# About this task:
Extract every line from the records below that contains the word "Düşünce".

[Opening Given records section]

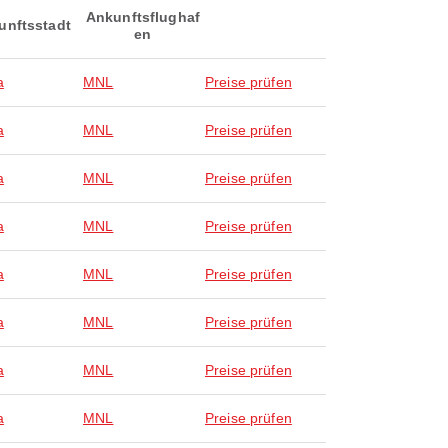
Ankunftsflughaf
unftsstadt
en
a
MNL
Preise prüfen
a
MNL
Preise prüfen
a
MNL
Preise prüfen
a
MNL
Preise prüfen
a
MNL
Preise prüfen
a
MNL
Preise prüfen
a
MNL
Preise prüfen
a
MNL
Preise prüfen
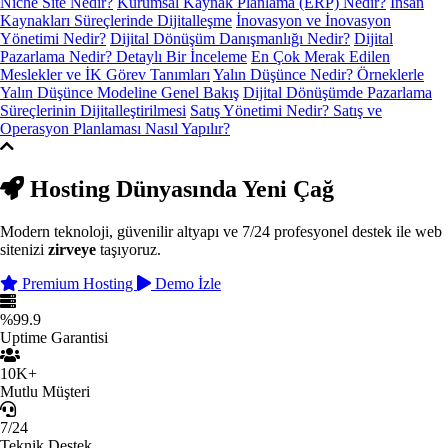
Niche Site Nedir?
Kurumsal Kaynak Planlama (ERP) Nedir?
İnsan
Kaynakları Süreçlerinde Dijitalleşme
İnovasyon ve İnovasyon
Yönetimi Nedir?
Dijital Dönüşüm Danışmanlığı Nedir?
Dijital
Pazarlama Nedir? Detaylı Bir İnceleme
En Çok Merak Edilen
Meslekler ve İK Görev Tanımları
Yalın Düşünce Nedir? Örneklerle
Yalın Düşünce Modeline Genel Bakış
Dijital Dönüşümde Pazarlama
Süreçlerinin Dijitalleştirilmesi
Satış Yönetimi Nedir? Satış ve
Operasyon Planlaması Nasıl Yapılır?
Hosting Dünyasında
Yeni Çağ
Modern teknoloji, güvenilir altyapı ve 7/24 profesyonel destek ile web
sitenizi
zirveye
taşıyoruz.
Premium Hosting
Demo İzle
%99.9
Uptime Garantisi
10K+
Mutlu Müşteri
7/24
Teknik Destek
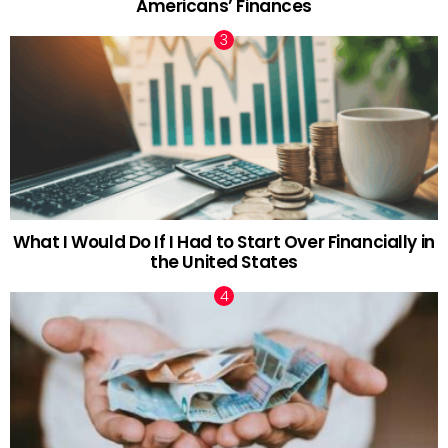
Americans’ Finances
What I Would Do If I Had to Start Over Financially in
the United States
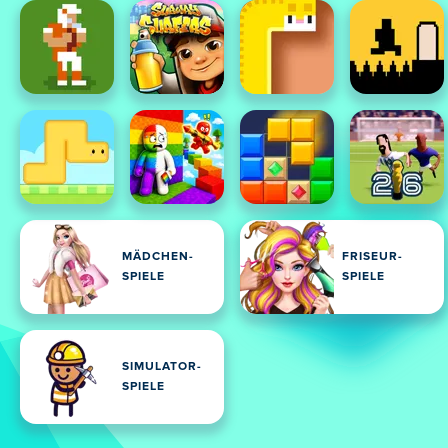
MÄDCHEN-
FRISEUR-
SPIELE
SPIELE
SIMULATOR-
SPIELE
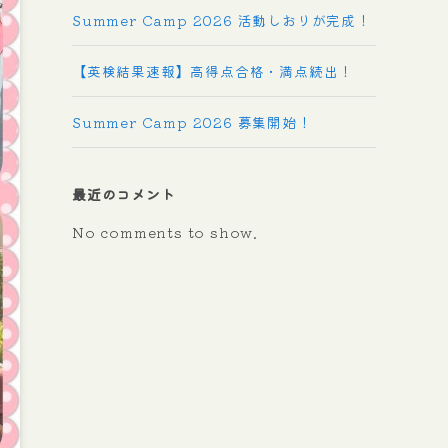
Summer Camp 2026 活動しおりが完成！
【英検結果速報】高得点合格・満点続出！
Summer Camp 2026 募集開始！
最近のコメント
No comments to show.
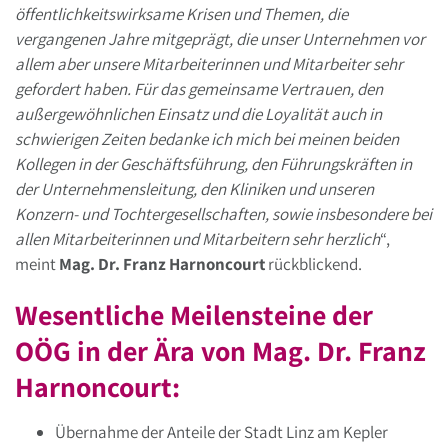
öffentlichkeitswirksame Krisen und Themen, die
vergangenen Jahre mitgeprägt, die unser Unternehmen vor
allem aber unsere Mitarbeiterinnen und Mitarbeiter sehr
gefordert haben. Für das gemeinsame Vertrauen, den
außergewöhnlichen Einsatz und die Loyalität auch in
schwierigen Zeiten bedanke ich mich bei meinen beiden
Kollegen in der Geschäftsführung, den Führungskräften in
der Unternehmensleitung, den Kliniken und unseren
Konzern- und Tochtergesellschaften, sowie insbesondere bei
allen Mitarbeiterinnen und Mitarbeitern sehr herzlich
“,
meint
Mag. Dr. Franz Harnoncourt
rückblickend.
Wesentliche Meilensteine der
OÖG in der Ära von Mag. Dr. Franz
Harnoncourt:
Übernahme der Anteile der Stadt Linz am Kepler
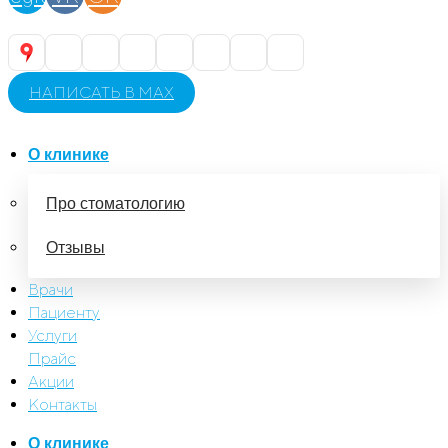
НАПИСАТЬ В MAX
О клинике
Про стоматологию
Отзывы
Врачи
Пациенту
Услуги
Прайс
Акции
Контакты
О клинике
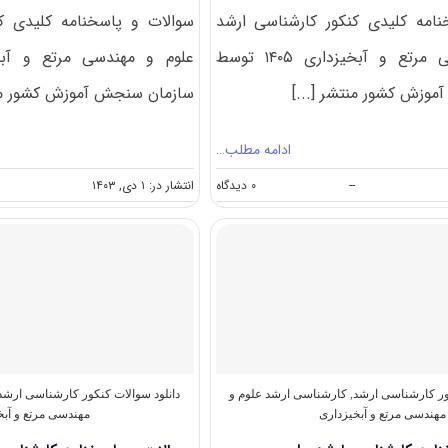
امه کلیدی کنکور کارشناسی ارشد
سوالات و پاسخنامه کلیدی ک
علوم و مهندسی مرتع و آبخیزداری ۱۴۰۵ توسط
وزش کشور منتشر [...]
سازمان سنجش آموزش کشور منت
ادامه مطلب…
on
--
۰ دیدگاه
انتشار در: ۱ دی, ۱۴۰۳
سوالات
و
پاسخنامه
کارشناسی
ارشد
علوم
و
مهندسی
مرتع
و
آبخیزداری
کور کارشناسی ارشد
,
کارشناسی ارشد علوم و
دانلود سوالات کنکور کارشناسی ارشد
۱۴۰۵
مهندسی مرتع و آبخیزداری
مهندسی مرتع و آبخ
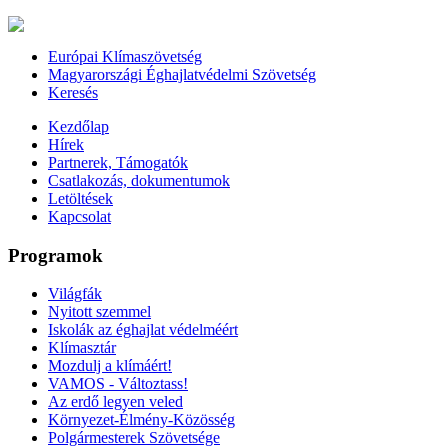
Európai Klímaszövetség
Magyarországi Éghajlatvédelmi Szövetség
Keresés
Kezdőlap
Hírek
Partnerek, Támogatók
Csatlakozás, dokumentumok
Letöltések
Kapcsolat
Programok
Világfák
Nyitott szemmel
Iskolák az éghajlat védelméért
Klímasztár
Mozdulj a klímáért!
VAMOS - Változtass!
Az erdő legyen veled
Környezet-Élmény-Közösség
Polgármesterek Szövetsége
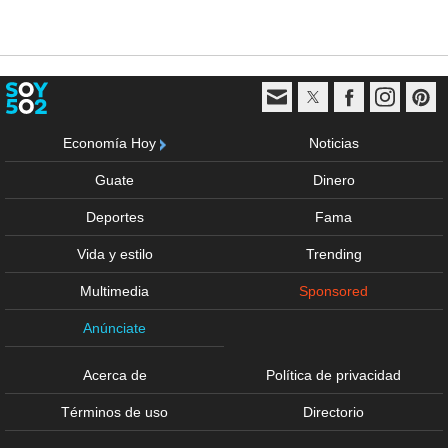
Economía Hoy
Noticias
Guate
Dinero
Deportes
Fama
Vida y estilo
Trending
Multimedia
Sponsored
Anúnciate
Acerca de
Política de privacidad
Términos de uso
Directorio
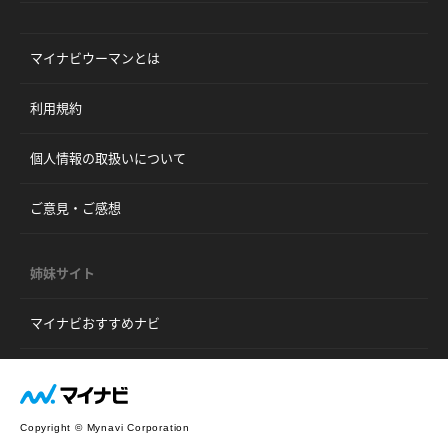
マイナビウーマンとは
利用規約
個人情報の取扱いについて
ご意見・ご感想
姉妹サイト
マイナビおすすめナビ
Copyright © Mynavi Corporation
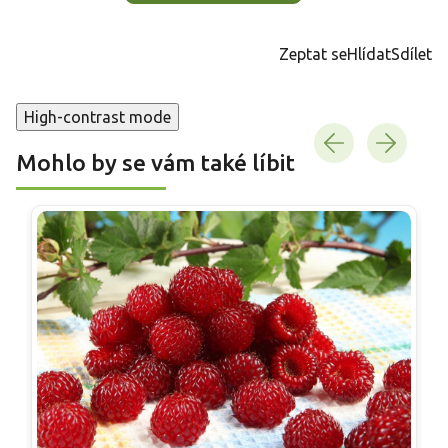
Zeptat se
Hlídat
Sdílet
High-contrast mode
Mohlo by se vám také líbit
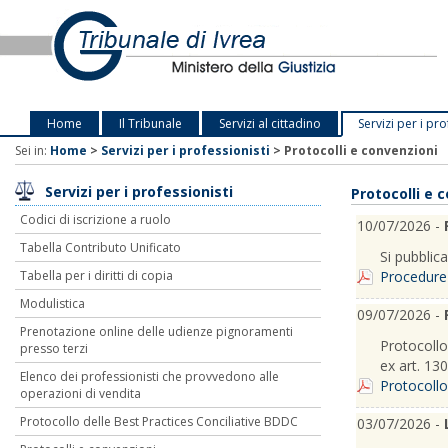
Home
Il Tribunale
Servizi al cittadino
Servizi per i pro
Sei in:
Home
>
Servizi per i professionisti
>
Protocolli e convenzioni
Servizi per i professionisti
Protocolli e 
Codici di iscrizione a ruolo
10/07/2026 -
Tabella Contributo Unificato
Si pubblic
Procedure 
Tabella per i diritti di copia
Modulistica
09/07/2026 -
Prenotazione online delle udienze pignoramenti
Protocollo 
presso terzi
ex art. 130
Elenco dei professionisti che provvedono alle
Protocollo
operazioni di vendita
Protocollo delle Best Practices Conciliative BDDC
03/07/2026 -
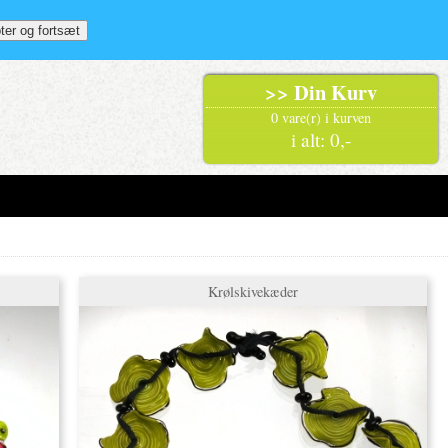
>> Din Kurv
0 vare(r) i kurven
i alt: 0,-
Krølskivekæder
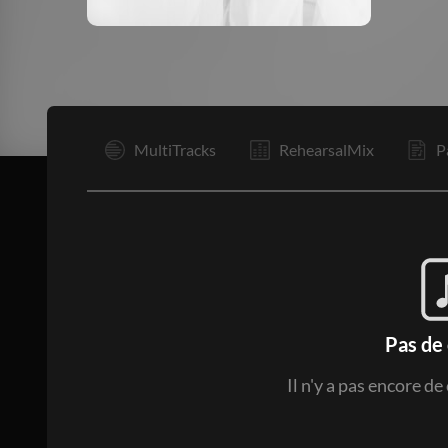
I
MultiTracks
RehearsalMix
P
Pas de
Il n'y a pas encore d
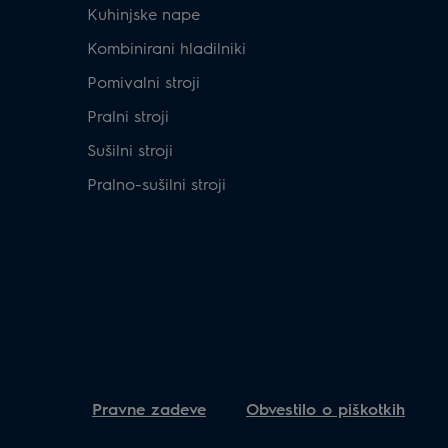
Kuhinjske nape
Kombinirani hladilniki
Pomivalni stroji
Pralni stroji
Sušilni stroji
Pralno-sušilni stroji
Pravne zadeve
Obvestilo o piškotkih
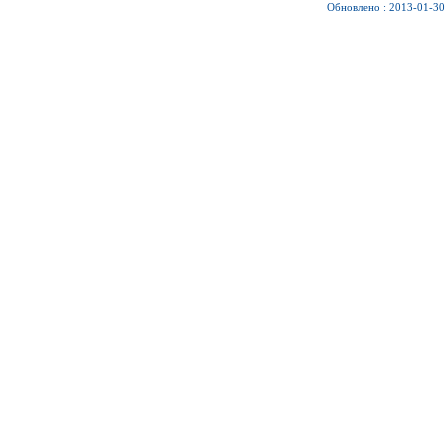
Обновлено : 2013-01-30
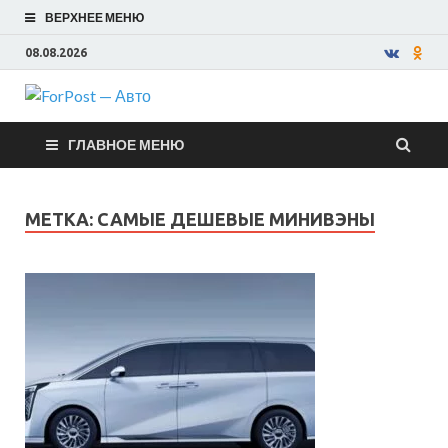
ВЕРХНЕЕ МЕНЮ
08.08.2026
ForPost —
ГЛАВНОЕ МЕНЮ
Авто
МЕТКА:
САМЫЕ ДЕШЕВЫЕ МИНИВЭНЫ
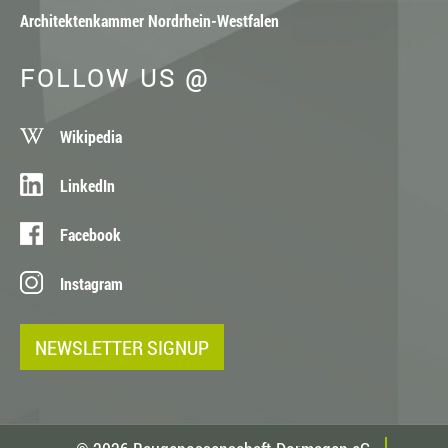
Architektenkammer Nordrhein-Westfalen
FOLLOW US @
Wikipedia
LinkedIn
Facebook
Instagram
NEWSLETTER SIGNUP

[Closing Given records section]

# Your response:
Yalın Düşünce Nedir? Örneklerle
Yalın Düşünce Modeline Genel Bakış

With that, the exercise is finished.